Configure the HTTPRoute to match the traffic=test header, and route it to the canary workloads:

bookinfo-httproute.yaml
apiVersion: gateway.networking.k8s.io/v1beta1
kind: HTTPRoute
metadata:
  name: bookinfo
spec:
  parentRefs:
  - name: bookinfo-gateway
    namespace: istio-system
  rules:
  - matches:
    - path:
        type: Exact
        value: /productpage
    - path:
        type: PathPrefix
        value: /static
    - path:
        type: Exact
        value: /login
    - path:
        type: Exact
        value: /logout
    - path:
        type: PathPrefix
        value: /api/v1/products
    backendRefs:
    - name: productpage
      namespace: bookinfo-1-18-0-alpha-0
      port: 9080
  - matches:                                # Add route for canary traffic (1)
    - headers:
      - name: traffic
        value: test
    backendRefs:
    - name: productpage
      namespace: bookinfo-1-18-1
      port: 9080
  1. To canary the release, add a route that matches on the header traffic: test, which will be used when cURLing the canary workloads later on.

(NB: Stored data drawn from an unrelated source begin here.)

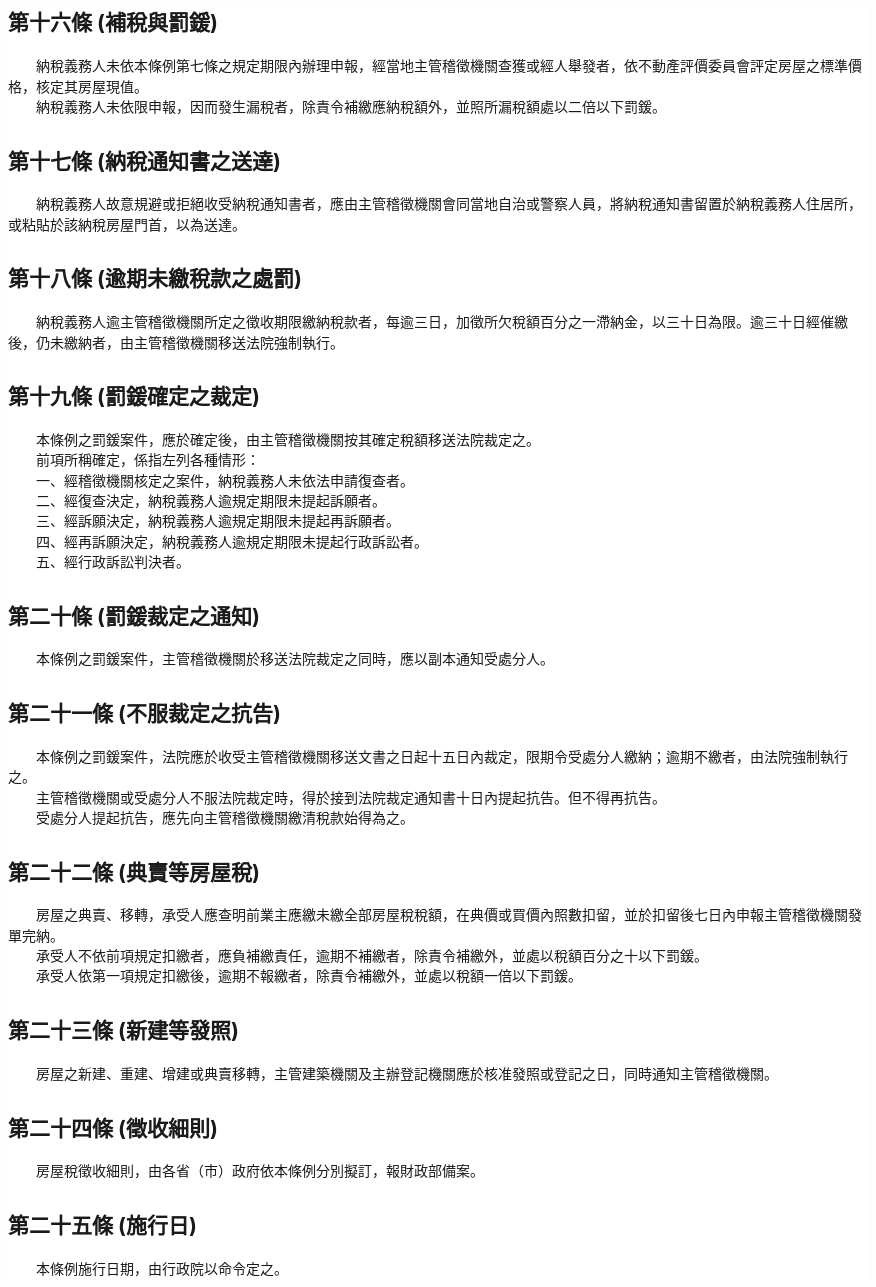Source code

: 
第十六條 (補稅與罰鍰)
---------------------
　　納稅義務人未依本條例第七條之規定期限內辦理申報，經當地主管稽徵機關查獲或經人舉發者，依不動產評價委員會評定房屋之標準價格，核定其房屋現值。  
　　納稅義務人未依限申報，因而發生漏稅者，除責令補繳應納稅額外，並照所漏稅額處以二倍以下罰鍰。  


第十七條 (納稅通知書之送達)
---------------------------
　　納稅義務人故意規避或拒絕收受納稅通知書者，應由主管稽徵機關會同當地自治或警察人員，將納稅通知書留置於納稅義務人住居所，或粘貼於該納稅房屋門首，以為送達。  


第十八條 (逾期未繳稅款之處罰)
-----------------------------
　　納稅義務人逾主管稽徵機關所定之徵收期限繳納稅款者，每逾三日，加徵所欠稅額百分之一滯納金，以三十日為限。逾三十日經催繳後，仍未繳納者，由主管稽徵機關移送法院強制執行。  


第十九條 (罰鍰確定之裁定)
-------------------------
　　本條例之罰鍰案件，應於確定後，由主管稽徵機關按其確定稅額移送法院裁定之。  
　　前項所稱確定，係指左列各種情形：  
　　一、經稽徵機關核定之案件，納稅義務人未依法申請復查者。  
　　二、經復查決定，納稅義務人逾規定期限未提起訴願者。  
　　三、經訴願決定，納稅義務人逾規定期限未提起再訴願者。  
　　四、經再訴願決定，納稅義務人逾規定期限未提起行政訴訟者。  
　　五、經行政訴訟判決者。  


第二十條 (罰鍰裁定之通知)
-------------------------
　　本條例之罰鍰案件，主管稽徵機關於移送法院裁定之同時，應以副本通知受處分人。  


第二十一條 (不服裁定之抗告)
---------------------------
　　本條例之罰鍰案件，法院應於收受主管稽徵機關移送文書之日起十五日內裁定，限期令受處分人繳納；逾期不繳者，由法院強制執行之。  
　　主管稽徵機關或受處分人不服法院裁定時，得於接到法院裁定通知書十日內提起抗告。但不得再抗告。  
　　受處分人提起抗告，應先向主管稽徵機關繳清稅款始得為之。  


第二十二條 (典賣等房屋稅)
-------------------------
　　房屋之典賣、移轉，承受人應查明前業主應繳未繳全部房屋稅稅額，在典價或買價內照數扣留，並於扣留後七日內申報主管稽徵機關發單完納。  
　　承受人不依前項規定扣繳者，應負補繳責任，逾期不補繳者，除責令補繳外，並處以稅額百分之十以下罰鍰。  
　　承受人依第一項規定扣繳後，逾期不報繳者，除責令補繳外，並處以稅額一倍以下罰鍰。  


第二十三條 (新建等發照)
-----------------------
　　房屋之新建、重建、增建或典賣移轉，主管建築機關及主辦登記機關應於核准發照或登記之日，同時通知主管稽徵機關。  


第二十四條 (徵收細則)
---------------------
　　房屋稅徵收細則，由各省（市）政府依本條例分別擬訂，報財政部備案。  


第二十五條 (施行日)
-------------------
　　本條例施行日期，由行政院以命令定之。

Be sure to include the namespaces of each release.

Canary Deployment

  1. Update Routes
    kubectl apply -f bookinfo-httproute.yaml
    
    Now Bookinfo is ready to take canary traffic.
  2. Test canary traffic
    curl -s -H "traffic: test" "http://172.18.255.202/productpage" | grep -o "<title>.*</title>"
    
    You should see the traffic come back as expected. Now it's time to shift traffic over to the new release.

Blue-Green Deployment

Update the HttpRoute with the following:

bookinfo-httproute.yaml
apiVersion: gateway.networking.k8s.io/v1beta1
kind: HTTPRoute
metadata:
  name: bookinfo
spec:
  parentRefs:
  - name: bookinfo-gateway
    namespace: istio-system
  rules:
  - matches:
    - path:
        type: Exact
        value: /productpage
    - path:
        type: PathPrefix
        value: /static
    - path:
        type: Exact
        value: /login
    - path:
        type: Exact
        value: /logout
    - path:
        type: PathPrefix
        value: /api/v1/products
    backendRefs:
    - name: productpage
      namespace: default
      port: 9080
      weight: 90
    - name: productpage
      namespace: bookinfo-1-18-1
      port: 9080
      weight: 10                  # Set canary weight to 10% of traffic (1)
  1. This should be done multiple times while running load. An arbitrary example would be 10%, 50%, then 100% of traffic to the canary release.

Then begin shifting traffic:

  1. Shift traffic to the canary:
    kubectl apply -f bookinfo-httproute.yaml
    
    # test
    curl -s "http://172.18.255.202/productpage" | grep -o "<title>.*</title>"
    
  2. Once the blue-green deployment is complete, the 1-18-0-alpha-0 resources should be ready to clean up:
    # remove bookinfo
    kubectl delete -f 1-18-0-alpha-0/bookinfo.yaml
    kubectl delete -f 1-18-0-alpha-0/sleep.yaml
    kubectl delete -f 1-18-0-alpha-0/notsleep.yaml
    
    # unlabel default ns
    kubectl label ns default istio.io/dataplane-mode-
    
    # uninstall istio
    istioctl uninstall --purge
    

Conclusion

Canary Upgrades for Ambient Mesh differ wildly from vanilla Istio. Managing canaries at the node level provide some unforseen challenges, but also provides an opportunity to better organize kubernetes workloads along the physical constraints of each node. This may not provide the flexibility that some are used to with kubernetes, but workloads should take locality into account for optimal performance anyway.